Por un momento sintió una extraña nostalgia en su pecho y entonces permaneció quieta mientras buscaba algo en el bolsillo izquierdo de su larga y pesada túnica negra. Se mantuvo algunos segundos tentando su bolsillo hasta que sus delgados dedos, tocaron lo que parecía ser una larga cadena y después un objeto redondo con grabados en los bordes.
Con sumo cuidado sacó aquel elemento de su bolsillo a la par que se retiraba la venda de los ojos y pudo observar el color plateado, las pequeñas mariposas bordadas en la parte trasera, en el centro dividido en 4 secciones, se encontraban los distintos relojes de vida (siendo uno el que marcará los días, otro las horas, una más los meses y el ultimo los años) y en medio de estos 4 relojes, se encontraba uno de arena que lentamente dejaba caer los delicados granos que a su vez movían las manecillas de cada reloj. Aquel precioso objeto era su amado reloj final, aquel que había visto partir a los millones de seres vivos en la tierra desde el inicio de los tiempos. Suspiro al recordar cuantas veces ese reloj había visto pasar a todas las criaturas que morían a diario; humanos, animales y plantas.
Suspiro de nuevo aunque esta vez, ese suspiro estaba lleno de cansancio, estaba harta de su trabajo, estaba cansada de tomar las incontables almas que cada día fallecían en todo el mundo, hastiada de ensuciarse las manos y ser temida por muchos, así como también, estaba cansada de la maldad de los hombres que aceleraban su trabajo con las incontables formas horrorosas con las que se mataban *no quiero hacer más esto* pensó mientras acariciaba con cariño aquel reloj tan viejo como ella y maldijo a aquella entidad que los humanos llamaban Dios, lo maldijo por darle semejante labor, por mirar desde lejos y no hacer nada para evitar el dolor de las almas moribundas, de cierta forma lo odiaba sin importar que fuese su creador (no estando segura de ello, pues nunca lo había visto).

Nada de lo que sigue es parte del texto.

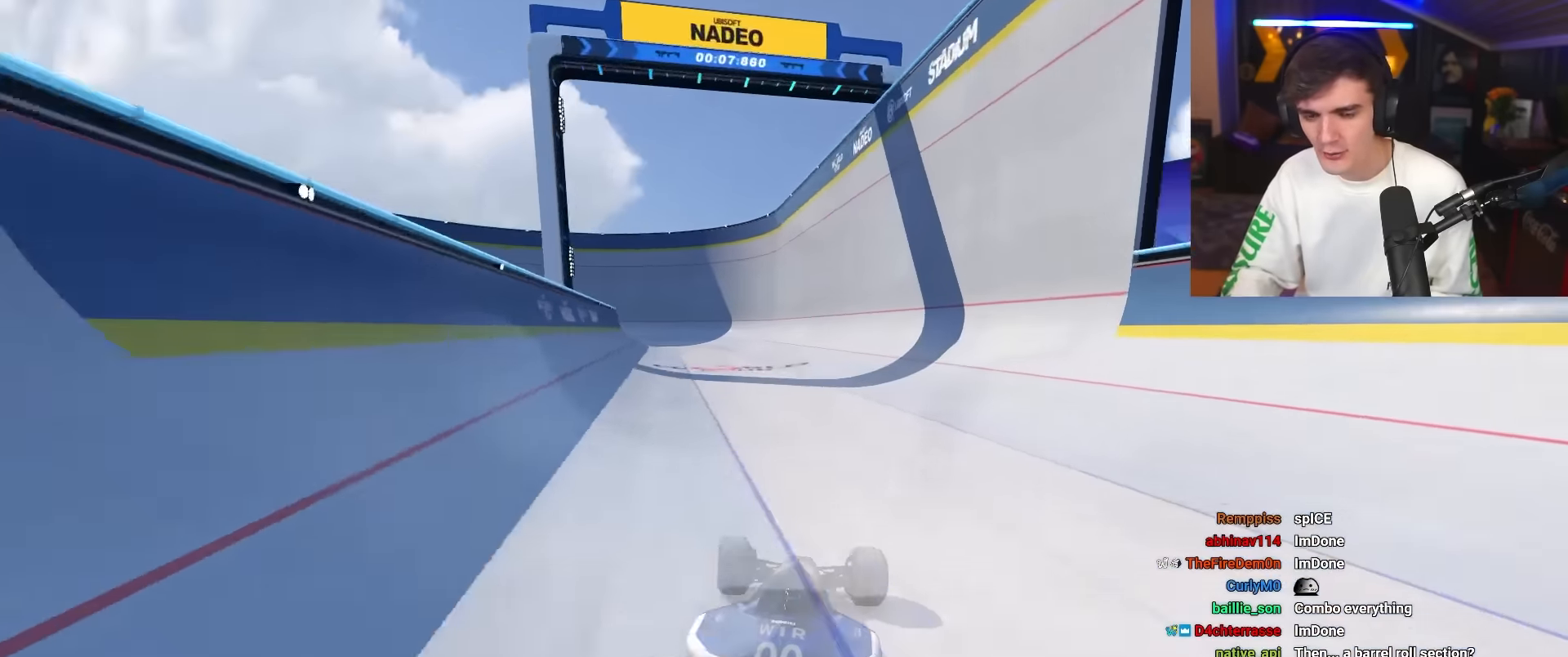
{"dt_ms": 500, "keys": ["left", "up"], "events": [[150, "left", "down"], [300, "left", "up"], [433, "left", "down"]]}
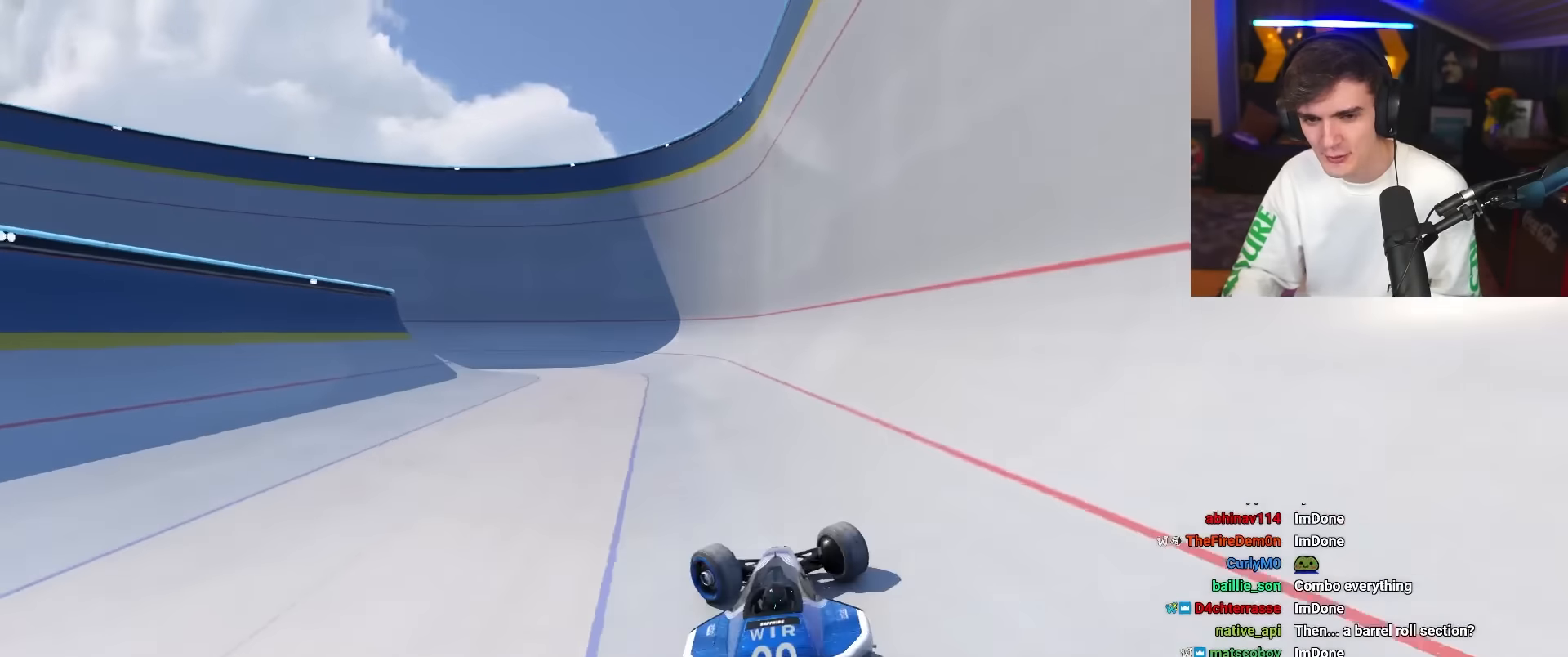
{"dt_ms": 500, "keys": ["left", "up"], "events": [[67, "left", "up"], [350, "left", "down"], [400, "left", "up"], [500, "left", "down"]]}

Escucho el sonido de las manecillas de su reloj, moviéndose más fuerte y supuso que no debía tardar más, aquella alma al fondo del callejón le necesitaba. Se percató que inclusive el aroma que anteriormente había sido débil ahora se volvió más fuerte y es que los muertos tenían aroma, no el típico olor nauseabundo que los hombres conocían, no, para la muerte cada difunto tenía un perfume distinto.
Si la muerte pudiera ponerlo en términos simples, las almas infantes desprendían un olor similar al caramelo, los ancianos en cambio huelen a los naranjos, los enfermos al mar, al pasto húmedo o a la tierra mojada mientras que aquellos que morían por violencia a veces emiten un olor similar al azufre y otras veces un esencia similar al de las flores. Si, la muerte conocía cada aroma y aunque los amaba, estaba cansado de ello, incluso ahora, solo deseaba guardar su reloj y darse la media vuelta, pero no podía, más allá de sus sentimientos por ese trabajo, ella era la única que podía darles paz a los desgraciados que la necesitaran.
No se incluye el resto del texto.